As Gong and I walk up, moving further away from the grave, I can’t help but mull over what we discussed.
What she was saying, about making sure you are safe before you jump out there, makes sense. It also could have been an implicit suggestion to watch out on just jumping to do things.
… Things like healing people randomly, even if I know it might be dangerous.
To plan out what I’m doing better. To make sure it won’t ultimately hurt those around and close to me.
All things I should know to do, but haven’t done since coming to this world.
I know the issue. Despite coming to this world, witnessing pretty horrible situations, and even nearly dying… everything seems to work out well in the end.

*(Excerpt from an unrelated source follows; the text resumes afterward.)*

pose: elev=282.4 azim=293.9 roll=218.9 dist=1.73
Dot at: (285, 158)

I discovered I have fantastical powers, that let me understand the world better, without needing to research. Ones that let me control creatures and heal others, with essentially little cost. Except in the danger, they pose in getting me manipulated or targeted.

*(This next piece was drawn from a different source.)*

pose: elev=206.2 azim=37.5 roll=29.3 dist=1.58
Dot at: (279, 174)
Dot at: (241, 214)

I came into this world with only a small number of items. Which ends up being a fortune that doesn’t get stolen from me or gets me killed. Yet.
I healed what I believed to be a bunch of kids and stopped them from being abused. And gained allies. People that are allies, if only to keep my power to themselves and from hurting them.
I head out into the world, doing what I want, according to my own morals, despite the potential consequences to me and my allies. And it has mainly benefited us.
This is how it happens. This is what they taught us in school about survivorship bias.
That because I have been making it through all these seemingly tough situations, that using my powers and acting the way I have is not as dangerous as it might seem.
I’m wrong. I know I am.
I let the strange aspects of this world influence me into being careless.
…
No more.
I’m going to be better.
I’m going to be more honest with my allies. Gong, Lin, and Ai.
Not fully, but cautiously.
These are good people. Even if they are flawed in their own ways.
As I mull over my thoughts and actions, Gong and I reach a junction. She turns to me with a quick look.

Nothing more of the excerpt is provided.